Nowadays, the adoption of ML methods represents a major trend in several research fields such as computer vision, bioinformatics, image recognition, natural language processing and artificial intelligence. This is mostly due to the impressive scalability that recent methods, mainly grounded on numeric approaches (also called sub-symbolic), such as embeddings and deep learning [18], have shown. This trend is also occurred in SW. Indeed, motivated by the need for scaling, many of the recent ML-based solutions, e.g. for performing link/type predictions, as well as data-intensive tasks by exploiting the Web of Data and the emerging Knowledge Graphs (KGs) as background knowledge, are mainly grounded on embeddings [11,42,45] that are methods for translating high-dimensional vectors into relatively low-dimensional spaces. Nevertheless, the important gain in terms of scalability, that ML methods for the SW are obtaining is penalizing: a) having interpretable models as a result of a learning process; b) the ability to exploit deductive (and complementary forms of) reasoning capabilities; c) the expressiveness of the SW representations and the compliance with the OWA.
In the following, the main problems and ML methods that have been developed in the SW are surveyed along with the two categories: symbol-based (Section 2) and numeric-based (Section 3), hence the fundamental peculiarities and issues are discussed. The main envisioned research directions that need to be pursued for developing ML methods for the SW are illustrated in Section 4. Conclusions are drawn in Section 5.
The first efforts in developing ML methods for the SW have been devoted to solve deductive reasoning tasks over ontologies under an inductive perspective. This was motivated by the necessity of offering an alternative way to perform some forms of reasoning when deductive reasoning was not applicable, for instance because of inconsistencies within ontologies, but also for supplying a solution for reasoning in presence of incompleteness (that is when missing information with respect to a certain domain of reference is registered), and/or in presence of noise (that is when ontologies are consistent but the information therein is somehow wrong with respect to a reference domain, e.g. missing disjointness axioms, missing and/or wrong assertions). Particularly, the incompleteness of knowledge bases, both at assertional and schema level, drove the development of ML methods trying to specifically tackle this problem. The overall idea consisted in exploiting the evidence coming from assertional knowledge for drawing plausible conclusions to be possibly represented with intensional models. In the following, the tasks that received major attention are reported jointly with the analysis of the main solutions for them.

Dataset records:
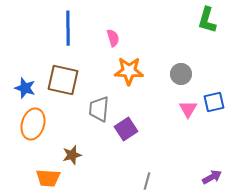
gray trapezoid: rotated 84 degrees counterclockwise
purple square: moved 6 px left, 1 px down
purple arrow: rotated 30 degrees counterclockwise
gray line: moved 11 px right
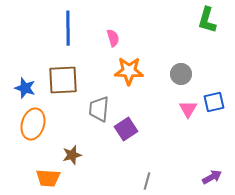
brown square: rotated 16 degrees counterclockwise
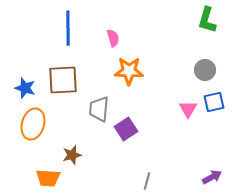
gray circle: moved 24 px right, 4 px up
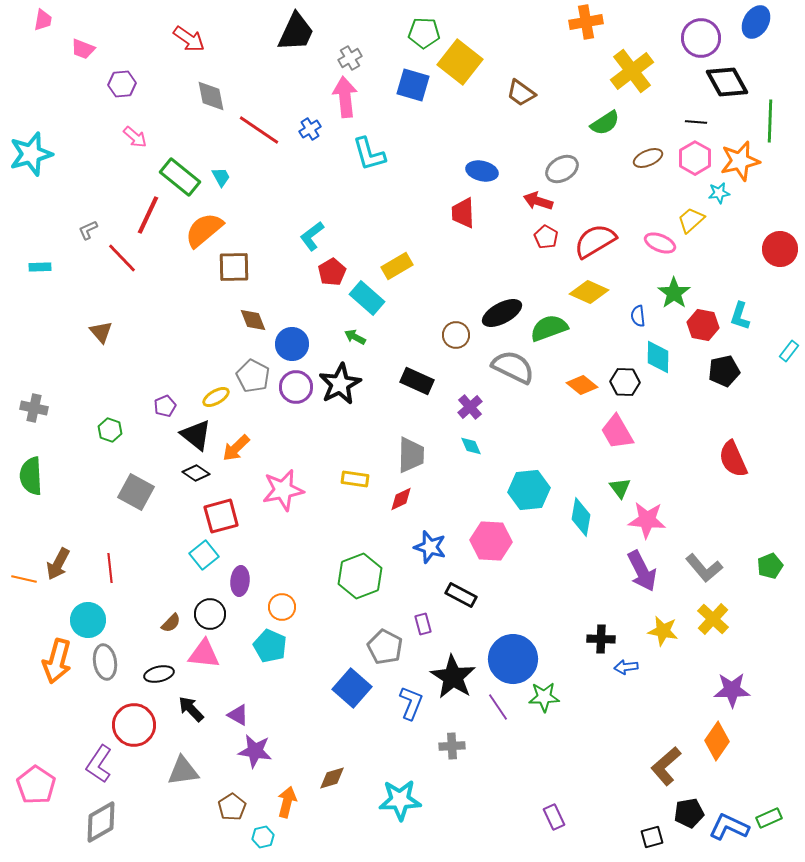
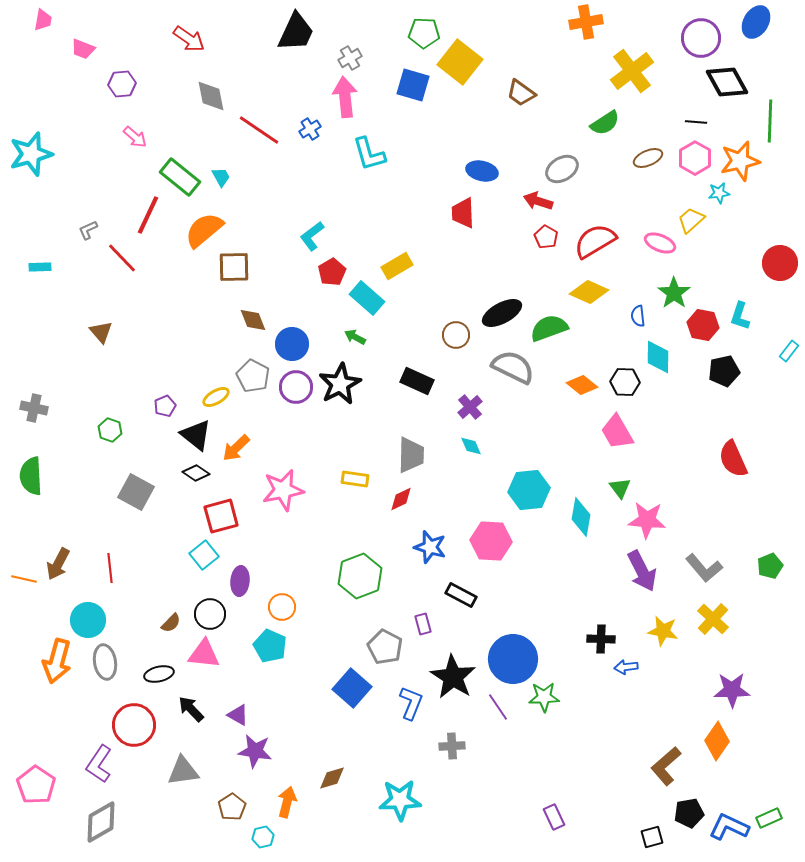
red circle at (780, 249): moved 14 px down
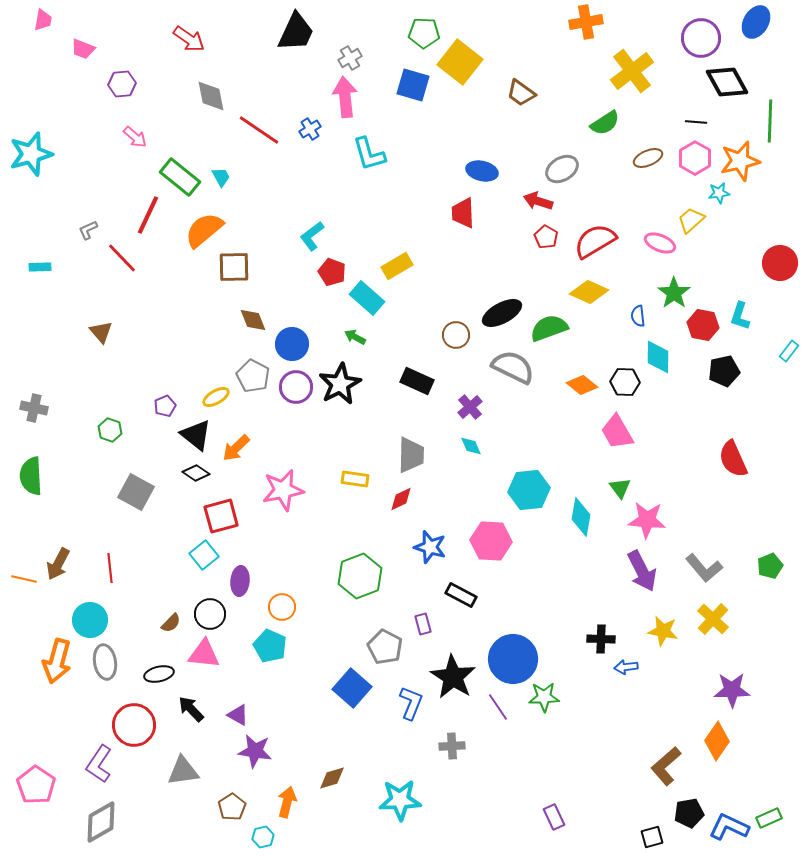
red pentagon at (332, 272): rotated 20 degrees counterclockwise
cyan circle at (88, 620): moved 2 px right
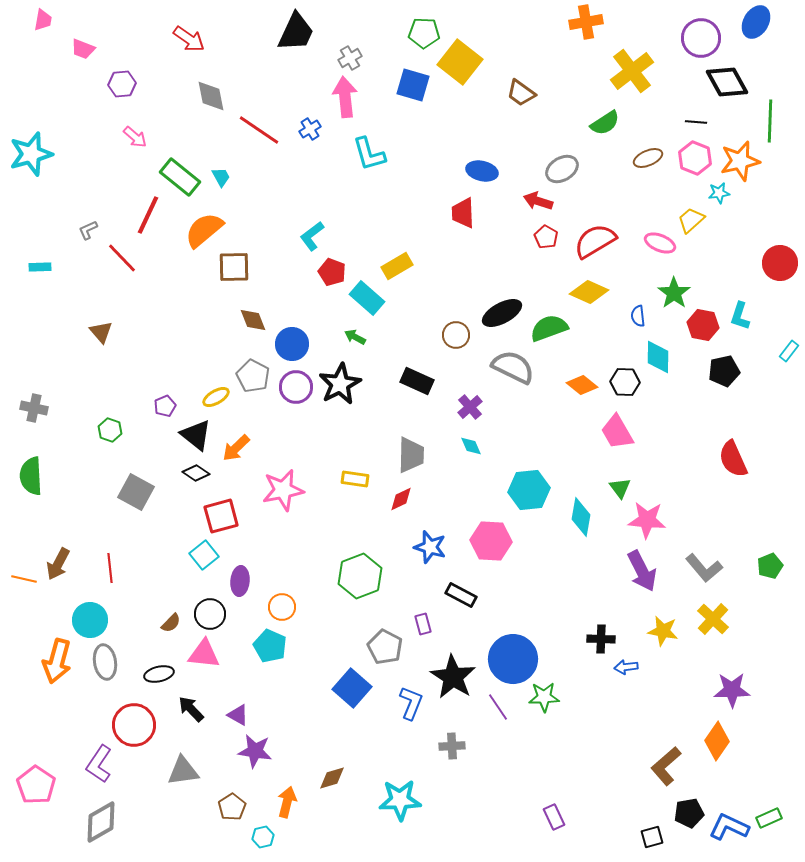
pink hexagon at (695, 158): rotated 8 degrees counterclockwise
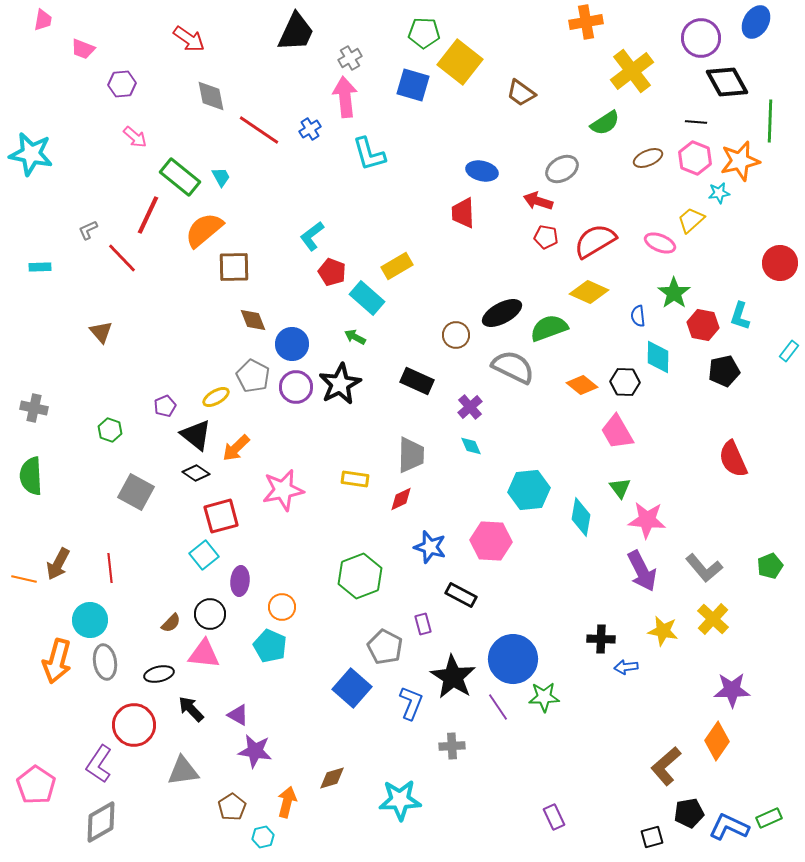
cyan star at (31, 154): rotated 27 degrees clockwise
red pentagon at (546, 237): rotated 20 degrees counterclockwise
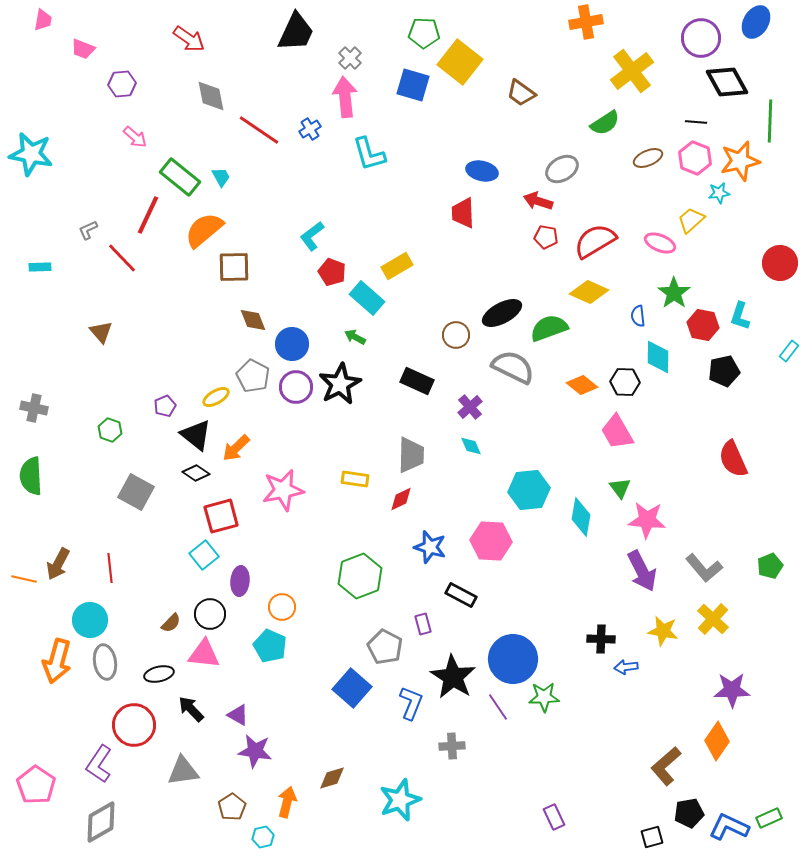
gray cross at (350, 58): rotated 15 degrees counterclockwise
cyan star at (400, 800): rotated 18 degrees counterclockwise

**Problems to solve:**
a) Revise the machine learning excerpt starting at "In the following, the main" and ending at "in Section 5.", changing "surveyed" to "reviewed".
b) How does the machine learning excerpt define embeddings?
This data was taken from a separate source.

**Responses by task:**
a)
In the following, the main problems and ML methods that have been developed in the SW are reviewed along with the two categories: symbol-based (Section 2) and numeric-based (Section 3), hence the fundamental peculiarities and issues are discussed. The main envisioned research directions that need to be pursued for developing ML methods for the SW are illustrated in Section 4. Conclusions are drawn in Section 5.

b) They are methods for translating high-dimensional vectors into relatively low-dimensional spaces.